The inspector chuckled.

  “Getting into people’s heads? No thanks. This job fucks with my brain enough.”

  For the first time that day, she laughed.

  “Thank you.”

  Vauvert winked at her.

  “My pleasure.”

  He hesitated, then turned toward her again.

  “There’s still something that’s bothering me.”

  “What’s that?”

  “I was wondering…” He looked around to make sure no one would hear him. “What I’m going to ask might sound strange, but, well, you are really sure there were only two of them, right?”

  Eva frowned.

  “Why are you asking me that?”

  “Because…” Vauvert shifted his feet. “I just had an odd feeling.”

  “Odd how?”

  “I can’t say. There’s something in there that freaks me out. It’s a gut reaction, really. The air in this place makes my hackles rise. We know that those guys were draining their victims of their blood, but to do what? You think they were drinking it?”

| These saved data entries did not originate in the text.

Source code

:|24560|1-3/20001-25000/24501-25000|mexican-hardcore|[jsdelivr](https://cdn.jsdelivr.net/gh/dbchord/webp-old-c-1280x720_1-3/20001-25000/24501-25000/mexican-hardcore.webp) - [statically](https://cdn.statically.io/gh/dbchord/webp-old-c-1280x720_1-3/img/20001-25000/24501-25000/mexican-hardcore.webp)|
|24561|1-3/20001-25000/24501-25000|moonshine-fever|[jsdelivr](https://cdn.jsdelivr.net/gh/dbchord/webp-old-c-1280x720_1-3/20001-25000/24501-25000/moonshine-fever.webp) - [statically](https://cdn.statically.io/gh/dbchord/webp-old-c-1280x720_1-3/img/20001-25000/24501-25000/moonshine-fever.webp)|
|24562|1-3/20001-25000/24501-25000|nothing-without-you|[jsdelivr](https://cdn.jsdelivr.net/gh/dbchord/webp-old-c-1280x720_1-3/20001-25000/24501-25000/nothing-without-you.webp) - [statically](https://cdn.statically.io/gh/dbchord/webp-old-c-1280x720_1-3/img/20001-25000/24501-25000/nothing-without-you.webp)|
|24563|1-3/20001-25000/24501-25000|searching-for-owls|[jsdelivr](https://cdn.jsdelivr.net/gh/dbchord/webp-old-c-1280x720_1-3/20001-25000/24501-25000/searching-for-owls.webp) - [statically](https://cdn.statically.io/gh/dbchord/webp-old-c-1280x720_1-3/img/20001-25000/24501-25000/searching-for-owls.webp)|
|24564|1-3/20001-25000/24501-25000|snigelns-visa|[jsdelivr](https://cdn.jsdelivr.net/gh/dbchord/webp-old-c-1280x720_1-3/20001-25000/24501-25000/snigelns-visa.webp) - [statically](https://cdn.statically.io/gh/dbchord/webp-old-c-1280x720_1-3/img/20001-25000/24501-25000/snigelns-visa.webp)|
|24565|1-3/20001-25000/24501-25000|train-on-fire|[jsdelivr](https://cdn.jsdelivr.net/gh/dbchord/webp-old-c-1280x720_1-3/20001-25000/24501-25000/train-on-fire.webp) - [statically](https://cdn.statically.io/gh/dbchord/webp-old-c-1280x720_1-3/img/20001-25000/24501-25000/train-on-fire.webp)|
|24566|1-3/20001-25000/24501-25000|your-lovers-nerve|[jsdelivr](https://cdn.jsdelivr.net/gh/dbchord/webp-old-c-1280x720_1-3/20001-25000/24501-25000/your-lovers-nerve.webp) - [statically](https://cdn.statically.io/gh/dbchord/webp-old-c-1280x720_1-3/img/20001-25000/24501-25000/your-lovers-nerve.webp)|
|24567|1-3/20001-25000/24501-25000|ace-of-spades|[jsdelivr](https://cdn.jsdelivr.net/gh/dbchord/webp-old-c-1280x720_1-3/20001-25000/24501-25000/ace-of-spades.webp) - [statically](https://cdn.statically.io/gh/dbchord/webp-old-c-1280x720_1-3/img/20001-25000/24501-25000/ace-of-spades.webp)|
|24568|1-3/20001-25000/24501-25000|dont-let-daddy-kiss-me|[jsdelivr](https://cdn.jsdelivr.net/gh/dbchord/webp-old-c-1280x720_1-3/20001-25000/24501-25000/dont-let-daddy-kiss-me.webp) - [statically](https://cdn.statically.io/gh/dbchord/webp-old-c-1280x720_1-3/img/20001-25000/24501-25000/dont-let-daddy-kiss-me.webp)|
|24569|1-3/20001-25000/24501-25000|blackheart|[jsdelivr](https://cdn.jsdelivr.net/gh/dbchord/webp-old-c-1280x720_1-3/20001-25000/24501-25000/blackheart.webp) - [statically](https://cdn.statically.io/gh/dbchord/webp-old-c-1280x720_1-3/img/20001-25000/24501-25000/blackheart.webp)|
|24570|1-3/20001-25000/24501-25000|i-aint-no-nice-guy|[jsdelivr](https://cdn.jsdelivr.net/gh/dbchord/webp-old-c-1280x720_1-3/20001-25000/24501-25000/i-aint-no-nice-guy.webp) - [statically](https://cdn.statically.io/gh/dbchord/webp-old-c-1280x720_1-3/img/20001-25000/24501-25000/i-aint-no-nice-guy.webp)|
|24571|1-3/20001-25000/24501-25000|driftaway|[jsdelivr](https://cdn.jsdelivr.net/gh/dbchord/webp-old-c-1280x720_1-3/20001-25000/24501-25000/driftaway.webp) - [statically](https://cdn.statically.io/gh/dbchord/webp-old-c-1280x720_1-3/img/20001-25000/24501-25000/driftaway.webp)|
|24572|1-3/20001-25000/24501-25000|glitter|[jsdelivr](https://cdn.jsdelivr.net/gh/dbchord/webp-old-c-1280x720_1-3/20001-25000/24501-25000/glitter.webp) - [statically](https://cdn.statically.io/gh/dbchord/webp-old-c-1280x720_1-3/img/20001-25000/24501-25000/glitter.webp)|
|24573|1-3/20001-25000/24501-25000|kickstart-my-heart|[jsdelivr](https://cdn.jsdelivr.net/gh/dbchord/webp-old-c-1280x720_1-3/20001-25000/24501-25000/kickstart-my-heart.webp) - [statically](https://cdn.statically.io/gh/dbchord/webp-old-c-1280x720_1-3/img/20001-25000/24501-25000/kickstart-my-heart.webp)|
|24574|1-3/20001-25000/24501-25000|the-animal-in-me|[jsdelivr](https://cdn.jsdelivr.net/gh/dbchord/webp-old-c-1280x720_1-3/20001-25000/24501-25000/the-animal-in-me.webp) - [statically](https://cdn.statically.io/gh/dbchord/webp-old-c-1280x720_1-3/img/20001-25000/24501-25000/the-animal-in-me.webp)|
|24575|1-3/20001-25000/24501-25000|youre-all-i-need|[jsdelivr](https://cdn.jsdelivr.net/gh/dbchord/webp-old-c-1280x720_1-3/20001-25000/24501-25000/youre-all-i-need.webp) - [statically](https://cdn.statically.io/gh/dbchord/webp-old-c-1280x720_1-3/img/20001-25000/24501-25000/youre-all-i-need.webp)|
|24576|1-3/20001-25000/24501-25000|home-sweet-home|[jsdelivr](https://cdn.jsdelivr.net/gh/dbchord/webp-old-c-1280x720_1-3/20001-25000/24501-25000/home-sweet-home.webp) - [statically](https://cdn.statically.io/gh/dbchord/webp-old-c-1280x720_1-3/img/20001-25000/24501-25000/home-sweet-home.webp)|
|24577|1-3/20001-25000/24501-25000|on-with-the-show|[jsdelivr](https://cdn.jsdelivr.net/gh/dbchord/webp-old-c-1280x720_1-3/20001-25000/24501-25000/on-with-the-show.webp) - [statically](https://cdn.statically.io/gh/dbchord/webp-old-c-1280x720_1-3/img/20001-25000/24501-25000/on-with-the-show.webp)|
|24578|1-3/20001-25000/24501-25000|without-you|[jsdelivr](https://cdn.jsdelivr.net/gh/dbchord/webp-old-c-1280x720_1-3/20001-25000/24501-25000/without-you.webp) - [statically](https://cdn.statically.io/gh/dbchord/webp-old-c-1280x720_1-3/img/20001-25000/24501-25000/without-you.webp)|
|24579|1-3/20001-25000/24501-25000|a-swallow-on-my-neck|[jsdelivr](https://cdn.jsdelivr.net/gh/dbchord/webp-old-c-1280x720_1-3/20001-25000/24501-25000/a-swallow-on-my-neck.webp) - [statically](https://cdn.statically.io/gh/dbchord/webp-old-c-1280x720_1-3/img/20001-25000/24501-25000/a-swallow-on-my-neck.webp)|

  “Like vampires?” This made Eva smile, from exhaustion or curiosity or both. “If the brothers rise from the autopsy table, then you’ll have your answer,” she told him.

  “Yeah, I know, it’s stupid,” Vauvert admitted.

  “Not at all. But you know very well that our bosses are going to close this case as soon as possible. The press is going to come up with some idiotic name for those two serial killers, and in a couple of months, all this is going to be forgotten.. You and I will be chasing other horrors. That’s what we do, isn’t it?”

  Vauvert nodded.

  “Yeah. But that’s not an answer. You think that this is the end? It’s all really over?”

  Eva stared at the Pyrenees Mountains, thinking.

  She did not answer.

  12

  Neither of the brothers rose from the autopsy table. It did not keep the press from labeling them the Black Mountain Vampires and giving more or less accurate accounts of the murderous madness that had gripped the two men. After all, they had killed more than twenty girls in an especially atrocious way over the course of a year, and all that with total impunity. The mystery surrounding what they had done with all that blood—and the faces, which were never found—remained a source of speculation. It was a bonanza for the media.